Entonces abrió la puerta la madama del local y les dijo que dos hombres armados las tenían amenazadas de muerte para robarles. En minutos los efectivos del Comando Radioeléctrico atraparon a dos hombres, uno de ellos acurrucado en la cama junto a una de las víctimas para hacerse pasar como cliente.

Drama entre sábanas. No pudo sostener la escena más que unos segundos porque la chica, al ver a los policías, se largó a llorar: "Tiene un arma y me está robando", les dijo. Los falsos clientes quedaron presos y se identificaron con dos nombres que tampoco eran reales. En la comisaría descubrieron sus verdaderos nombres. Eran Juan Pablo Colovatto, de 24 años, y Matías Javier Robledo, de 21.

De acuerdo con el relato de las víctimas, todo empezó el domingo 31 de diciembre de 2006 poco después de las 3. A esa hora una mujer de unos 50 años y una chica más joven salieron de la casa cuando se acercaron dos hombres en motos y les dijeron que habían ido en busca de servicios sexuales. Una vez dentro de la casa encañonaron a las mujeres y les exigieron dinero.

Una de las tres chicas asaltadas contó que los asaltantes, las hicieron tirar al piso "con un arma negra y grande" y entonces la dueña de casa activó la alarma. Dijo que los maleantes les robaron dos celulares, exigieron dinero y las golpearon con el arma en la cabeza para que revelaran en qué lugar había efectivo. Luego las condujeron a otra habitación, las hicieron arrodillar y "revolvieron toda la casa buscando dinero". Cuando sonó el portero las obligaron a quedarse quietas mientras enviaban a la dueña a atender.

Un amor de verano. Cuando advirtió que era la policía uno de los ladrones improvisó el simulacro. "Nos dijo que hiciéramos como que éramos novios", contó otra joven. El ladrón entró con ella en una pieza, se quedó en ropa interior y se deslizó con ella en la cama. Así lo encontró la policía, con la chica temblando de miedo a su lado y una poderosa arma 9 milímetros oculta bajo la almohada.

Según el fallo ese hombre era Colovatto, quien al ser indagado volvió a colocarse en su simulado rol de cliente del burdel. Relató que con su amigo habían ido "a un puterío de la calle 3 de Febrero", preguntaron las tarifas y él tomó un servicio con una de las chicas en una habitación del fondo donde lo encontró la policía.

Pero ante las evidencias de que entraron a robar los dos fueron procesados y el caso llegó al juzgado de Sentencia Nº 3, a cargo de Luis Giraudo, donde ambos imputados optaron por el juicio abreviado, una suerte de acuerdo entre sus defensores y la fiscalía tras el cual se dicta sentencia.

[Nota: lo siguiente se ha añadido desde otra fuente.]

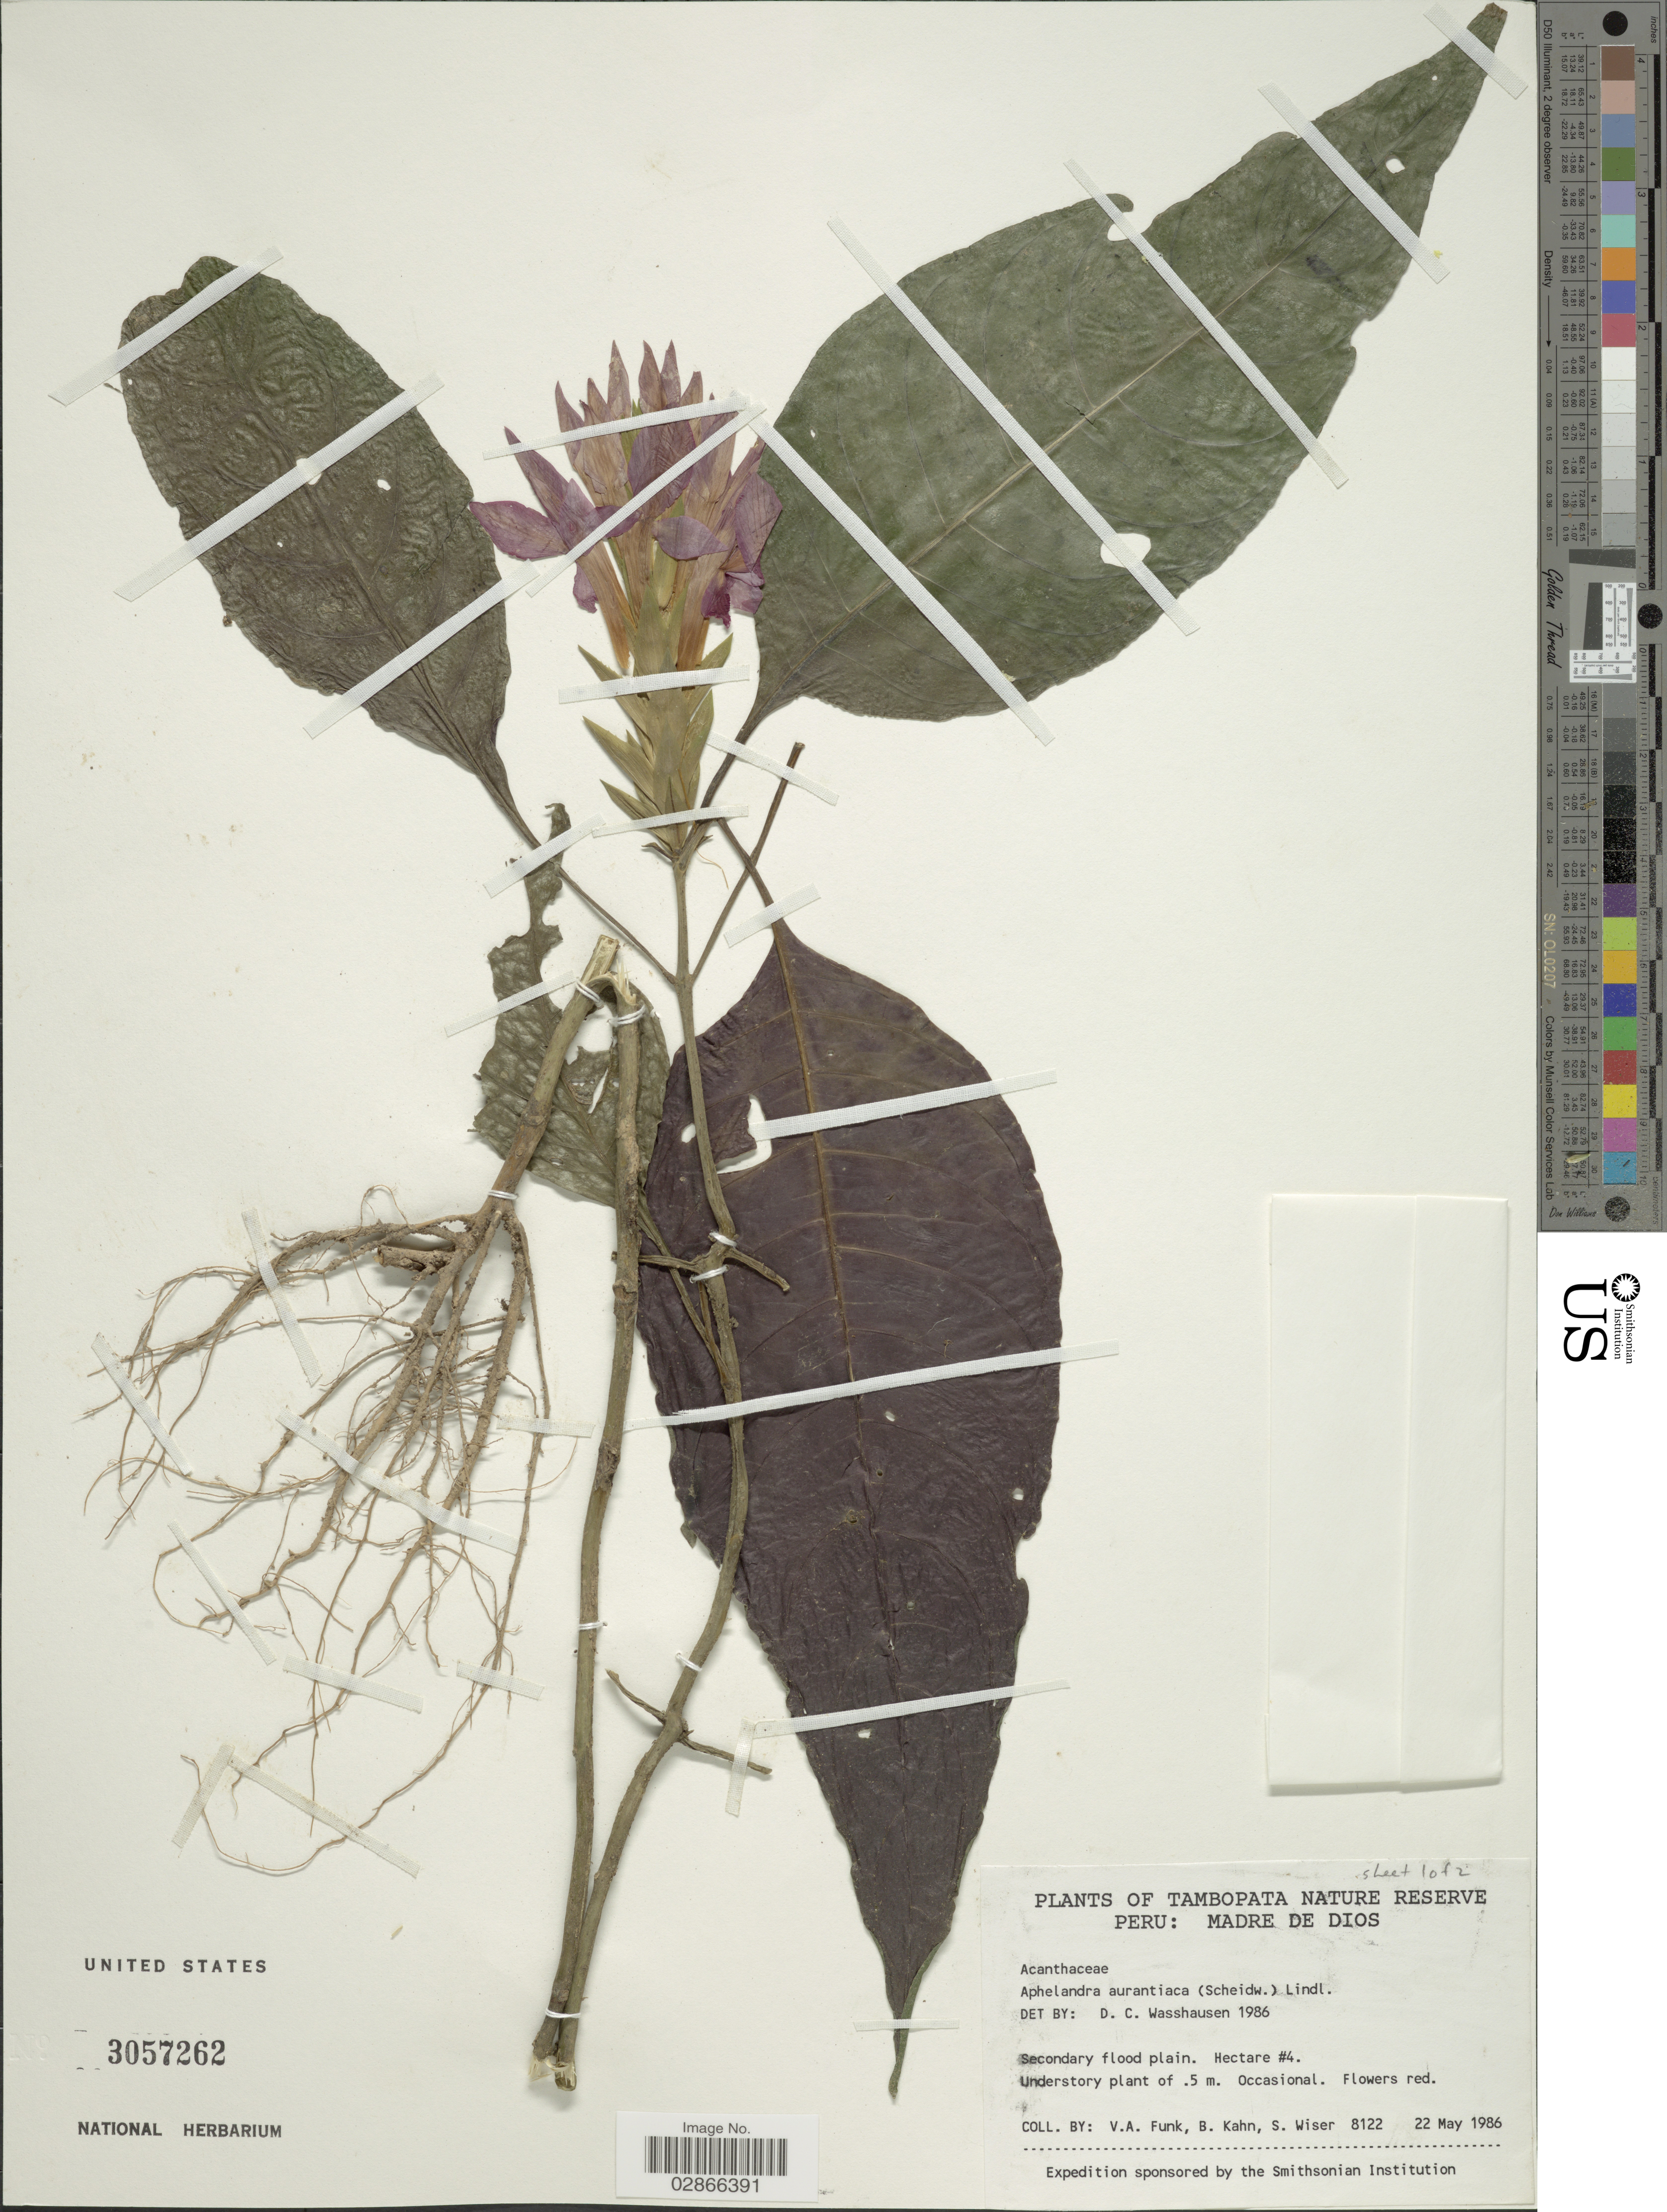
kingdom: Plantae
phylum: Tracheophyta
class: Magnoliopsida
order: Lamiales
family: Acanthaceae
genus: Aphelandra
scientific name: Aphelandra aurantiaca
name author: (Scheidw.) Lindl.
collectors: V. Funk, B. Kahn & S. Wiser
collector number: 8122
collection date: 1986-05-22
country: Peru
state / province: Madre de Dios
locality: Tambopata Nature Reserve. Hectare #4.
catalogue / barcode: US 3057262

Así, Robledo fue condenado a 3 años y 6 meses de prisión por los delitos de tentativa de robo calificado y tenencia de arma de guerra. El joven había estado involucrado en el crimen del policía Diego Navarro, ocurrido en abril de 2005, aunque fue desvinculado por falta de pruebas. Bajo la misma acusación que su cómplice fue condenado a 3 años y 8 meses Colovatto, quien tenía una condena anterior del mismo juzgado y le unificaron ambas penas en 5 años y 3 meses de cárcel.